__PASSAGE TO READ__
LanguageLab is not the first such school in Second Life: a variety of educators have offered English, Japanese, and Esperanto, among other languages, and in May the British Council is scheduled to open three English learning islands in the teen version of Second Life. But LanguageLab is the largest private language school venture and the first to be built around the integrated voice capabilities. It also worked with Second Life's VoIP provider, Massachusetts-based Vivox, before Second Life tapped Vivox to provide voice for the entire virtual world.

LanguageLab founder Kaskel says he hopes to offer classes in other languages, for which he will duplicate his basic island. Most of the current students in the beta have grasped Second Life quickly (students must pass a basic orientation before class begins), although only about 20 percent of them have operating systems and video cards that meet Second Life requirements.

Constructing virtual environments for language learning that either augment or replace classroom work has been a holy grail of foreign-language educators since the first digital "microworld" was developed 15 years ago. "The basic idea of getting individuals to interact in a microworld or simulation is extremely interesting, but it's hard to do," says Robert Fischer, a professor of French and linguistics at Texas State University and the executive director of the Computer-Assisted Language Instruction Consortium. These digital environments are complex and expensive to build, particularly if the pedagogical model pairs students with a chatterbot or some other artificial conversation partner. Another barrier to student acceptance has been the fidelity of the virtual world. "Students are so used to playing, their expectations are extremely high, and when they don't see good graphics in the language learning environment, that could be a problem," Fischer says.

The world of Second Life is rendered with such detail that this won't likely be a problem. Teaching language in Second Life has an advantage over the other Internet-based methods, from blogs to podcasts to text chat, that have overwhelmed foreign-language teachers with teaching opportunities. It has what Graham Stanley, the project manager for the British Council's island in Second Life, calls "a sense of place." "This sense of place makes learning, and indeed socializing in a virtual world, a more 'human' experience than many other online environments," he says.

__EXTRACTED RECORDS__

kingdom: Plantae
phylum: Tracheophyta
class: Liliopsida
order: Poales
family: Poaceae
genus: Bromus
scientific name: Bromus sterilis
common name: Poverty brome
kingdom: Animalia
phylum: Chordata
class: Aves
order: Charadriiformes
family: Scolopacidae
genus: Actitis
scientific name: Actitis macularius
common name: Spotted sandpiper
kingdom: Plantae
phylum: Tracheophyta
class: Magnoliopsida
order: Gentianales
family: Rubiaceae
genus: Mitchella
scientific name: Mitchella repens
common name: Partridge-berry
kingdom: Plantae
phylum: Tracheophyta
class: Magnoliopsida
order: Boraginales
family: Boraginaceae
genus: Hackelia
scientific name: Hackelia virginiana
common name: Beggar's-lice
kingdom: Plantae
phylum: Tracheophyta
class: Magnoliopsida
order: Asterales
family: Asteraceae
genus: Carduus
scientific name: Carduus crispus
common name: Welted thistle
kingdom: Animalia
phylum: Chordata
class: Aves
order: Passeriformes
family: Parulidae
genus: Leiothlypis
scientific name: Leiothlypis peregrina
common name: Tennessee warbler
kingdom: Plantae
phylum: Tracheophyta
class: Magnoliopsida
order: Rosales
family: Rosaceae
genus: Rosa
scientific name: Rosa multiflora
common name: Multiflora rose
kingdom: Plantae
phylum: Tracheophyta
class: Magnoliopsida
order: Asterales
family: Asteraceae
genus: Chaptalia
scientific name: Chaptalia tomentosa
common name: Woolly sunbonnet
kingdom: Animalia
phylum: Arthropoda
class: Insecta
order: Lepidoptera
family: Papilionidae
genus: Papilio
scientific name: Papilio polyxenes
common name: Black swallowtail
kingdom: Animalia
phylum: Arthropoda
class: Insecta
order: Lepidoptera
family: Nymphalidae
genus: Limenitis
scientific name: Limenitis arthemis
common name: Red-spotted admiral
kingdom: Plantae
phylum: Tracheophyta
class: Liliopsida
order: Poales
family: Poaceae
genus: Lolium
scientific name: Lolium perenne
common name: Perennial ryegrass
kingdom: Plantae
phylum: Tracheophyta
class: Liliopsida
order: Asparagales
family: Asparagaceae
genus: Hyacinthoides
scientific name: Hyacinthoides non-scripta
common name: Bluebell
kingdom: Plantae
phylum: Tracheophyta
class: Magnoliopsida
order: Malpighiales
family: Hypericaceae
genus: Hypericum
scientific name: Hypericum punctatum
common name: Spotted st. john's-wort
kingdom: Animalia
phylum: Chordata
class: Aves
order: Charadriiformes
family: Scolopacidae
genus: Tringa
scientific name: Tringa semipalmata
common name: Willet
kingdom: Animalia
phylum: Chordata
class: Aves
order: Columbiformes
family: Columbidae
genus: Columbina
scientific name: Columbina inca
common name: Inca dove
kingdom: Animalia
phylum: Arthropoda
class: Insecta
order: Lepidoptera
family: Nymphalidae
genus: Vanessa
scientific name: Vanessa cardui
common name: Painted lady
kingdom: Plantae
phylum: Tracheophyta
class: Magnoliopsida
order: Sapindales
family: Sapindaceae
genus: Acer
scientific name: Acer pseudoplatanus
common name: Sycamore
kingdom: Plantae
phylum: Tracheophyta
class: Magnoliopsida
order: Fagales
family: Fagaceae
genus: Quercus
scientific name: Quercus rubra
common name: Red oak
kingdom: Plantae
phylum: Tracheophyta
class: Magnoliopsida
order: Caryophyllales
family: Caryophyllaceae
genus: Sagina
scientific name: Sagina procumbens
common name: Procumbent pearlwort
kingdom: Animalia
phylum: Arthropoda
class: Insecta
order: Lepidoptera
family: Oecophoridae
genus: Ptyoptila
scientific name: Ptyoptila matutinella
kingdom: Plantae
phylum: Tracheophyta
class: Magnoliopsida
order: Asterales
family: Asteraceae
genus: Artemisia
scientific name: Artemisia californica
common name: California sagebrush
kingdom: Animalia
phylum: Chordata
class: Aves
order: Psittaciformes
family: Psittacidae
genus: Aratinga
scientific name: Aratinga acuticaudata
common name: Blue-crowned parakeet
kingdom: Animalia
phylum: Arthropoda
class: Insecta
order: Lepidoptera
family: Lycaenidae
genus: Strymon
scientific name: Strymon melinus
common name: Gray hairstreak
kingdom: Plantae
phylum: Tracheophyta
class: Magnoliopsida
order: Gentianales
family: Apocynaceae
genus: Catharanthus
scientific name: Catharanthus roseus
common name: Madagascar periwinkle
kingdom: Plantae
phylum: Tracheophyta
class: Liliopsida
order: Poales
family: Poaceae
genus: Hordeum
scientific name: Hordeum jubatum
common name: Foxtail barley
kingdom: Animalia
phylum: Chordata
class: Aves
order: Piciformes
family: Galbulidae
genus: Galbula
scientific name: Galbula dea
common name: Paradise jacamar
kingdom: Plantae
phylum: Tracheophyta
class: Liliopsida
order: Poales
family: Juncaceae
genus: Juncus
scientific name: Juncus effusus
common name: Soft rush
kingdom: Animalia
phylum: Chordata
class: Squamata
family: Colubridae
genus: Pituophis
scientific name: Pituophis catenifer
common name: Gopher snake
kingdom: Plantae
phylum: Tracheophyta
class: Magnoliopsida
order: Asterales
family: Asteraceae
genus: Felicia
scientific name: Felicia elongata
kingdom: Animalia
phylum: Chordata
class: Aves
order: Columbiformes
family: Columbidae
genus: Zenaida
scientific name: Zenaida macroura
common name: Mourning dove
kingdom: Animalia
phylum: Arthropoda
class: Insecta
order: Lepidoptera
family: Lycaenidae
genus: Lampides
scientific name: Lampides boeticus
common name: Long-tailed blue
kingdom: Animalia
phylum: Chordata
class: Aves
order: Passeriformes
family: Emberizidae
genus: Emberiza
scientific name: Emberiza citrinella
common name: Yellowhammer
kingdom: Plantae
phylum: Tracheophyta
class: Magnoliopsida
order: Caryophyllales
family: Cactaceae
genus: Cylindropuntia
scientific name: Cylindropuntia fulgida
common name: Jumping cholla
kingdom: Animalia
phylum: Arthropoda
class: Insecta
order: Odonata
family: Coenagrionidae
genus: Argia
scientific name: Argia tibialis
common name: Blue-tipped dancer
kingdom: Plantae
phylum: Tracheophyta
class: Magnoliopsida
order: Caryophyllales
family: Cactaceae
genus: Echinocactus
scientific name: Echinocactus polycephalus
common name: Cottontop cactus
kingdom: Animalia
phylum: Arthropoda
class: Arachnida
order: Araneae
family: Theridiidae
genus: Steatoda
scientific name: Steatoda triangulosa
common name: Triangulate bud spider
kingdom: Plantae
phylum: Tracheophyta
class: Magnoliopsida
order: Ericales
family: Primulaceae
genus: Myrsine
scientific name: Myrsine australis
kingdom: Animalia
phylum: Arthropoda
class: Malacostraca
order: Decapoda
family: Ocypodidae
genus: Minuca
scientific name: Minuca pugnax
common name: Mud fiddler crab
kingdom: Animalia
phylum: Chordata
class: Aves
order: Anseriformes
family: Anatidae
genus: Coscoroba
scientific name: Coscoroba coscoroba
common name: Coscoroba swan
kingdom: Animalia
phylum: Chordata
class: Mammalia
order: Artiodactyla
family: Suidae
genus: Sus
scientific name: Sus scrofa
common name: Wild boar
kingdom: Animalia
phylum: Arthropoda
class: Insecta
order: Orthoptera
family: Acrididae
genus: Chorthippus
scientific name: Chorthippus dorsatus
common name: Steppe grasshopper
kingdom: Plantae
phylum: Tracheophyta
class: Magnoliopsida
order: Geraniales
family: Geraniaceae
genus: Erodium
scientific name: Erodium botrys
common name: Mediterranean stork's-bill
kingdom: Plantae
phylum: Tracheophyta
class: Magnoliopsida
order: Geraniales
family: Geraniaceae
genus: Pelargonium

__HOW TO COMPLETE THIS TASK__
Can you copy, word for word, the stretch of the passage on language schools in Second Life from "LanguageLab is not" through "entire virtual world."?

__RESPONSE BOX__
LanguageLab is not the first such school in Second Life: a variety of educators have offered English, Japanese, and Esperanto, among other languages, and in May the British Council is scheduled to open three English learning islands in the teen version of Second Life. But LanguageLab is the largest private language school venture and the first to be built around the integrated voice capabilities. It also worked with Second Life's VoIP provider, Massachusetts-based Vivox, before Second Life tapped Vivox to provide voice for the entire virtual world.